Aunque era poco probable que Kirkbride respondiera a una pregunta así, Robert advirtió que se lo estaba pensando.
—Lo que quiero decir, señor Kirkbride, es que todo el mundo sabe que Arlen se cargó a Floyd y que trafica con drogas. Uno sólo tiene que pasarse por su almacén, por el garito ese, para comprar todo lo que quiera.
—Ya ha estado ahí, ¿eh?
¿Por qué le desconcertaba aquello?
—¿Usted no?
—Hace mucho tiempo que no paso por allí.
—Me parece que debe de ser fácil traficar aquí —dijo Robert—. Uno unta a quien tenga que untar y luego se dedica a sus cosas. Pero para Arlen Novis no debe de resultar fácil porque es un descerebrado, y eso lo convierte en un peligro. Alguien le da órdenes, de lo contrario viviría por todo lo alto, se pasearía por el condado en un Rolls-Royce, y tendría a todos los federales siguiéndole la pista. Y escondería el dinero en algún sitio: debajo de la cama, por ejemplo.
Había conseguido que Kirkbride lo escuchara, que le prestara toda su atención. Parecía que estaba poco menos que asintiendo a lo que le decía.
—Mire, lo primero que me he preguntado es por qué habrá contratado el señor Kirkbride a un criminal conocido para que se encargue de la seguridad de su empresa. Pues seguramente porque no puede abrir la boca, porque Arlen lo tiene dominado por algún motivo y anda siempre cerca de usted para no perderlo de vista. Usted es la fachada, usted es… el Coliseo. Usted es la fachada, todo un museo…
Robert puso cara de póquer. Había conseguido que Kirkbride se quedara mirándolo, no boquiabierto pero casi. Pensó que podía joderle un poco más, que podía decirle que era el Nilo, la torre de Pisa, la sonrisa de la Mona Lisa. Pero, como el colega seguía sin enterarse, le dijo:
—Lo que usted hace es esconderle el dinero y ponerlo a trabajar. —Y añadió—: Se lo digo por dos razones. Primero, para que sepa que sé lo que hace. Y, segundo, para que esté preparado para tomar una decisión cuando llegue el momento.

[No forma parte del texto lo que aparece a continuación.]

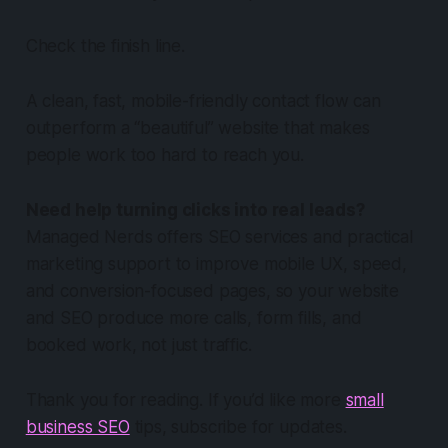
Check the finish line.
A clean, fast, mobile-friendly contact flow can
outperform a “beautiful” website that makes
people work too hard to reach you.
Need help turning clicks into real leads?
Managed Nerds offers SEO services and practical
marketing support to improve mobile UX, speed,
and conversion-focused pages, so your website
and SEO produce more calls, form fills, and
booked work, not just traffic.
Thank you for reading. If you’d like more
small
business SEO
tips, subscribe for updates.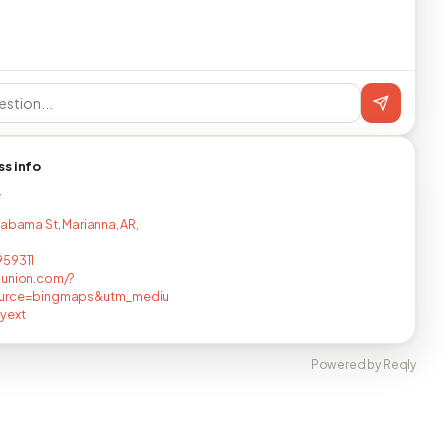
ss info
T
labama St, Marianna, AR,
959311
nunion.com/?
urce=bingmaps&utm_mediu
yext
Powered by Reqly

El colega estaba llevando bien la situación. Le escuchaba y no perdía la calma.
—¿Quiere decirme de qué está hablando? —le preguntó.
—Tómeselo como si estuviera a punto de llegar a una encrucijada y supiese que ha de optar entre una dirección u otra. Si no se apresura a tomar la decisión, ¿qué ocurrirá? Que acabará en la cuneta.
Robert regresó al coche y abrió la puerta.
—¿Una decisión sobre qué?
El colega quería una respuesta. Robert se volvió hacia él.
—Sobre dónde quiere estar —dijo— cuando Arlen caiga.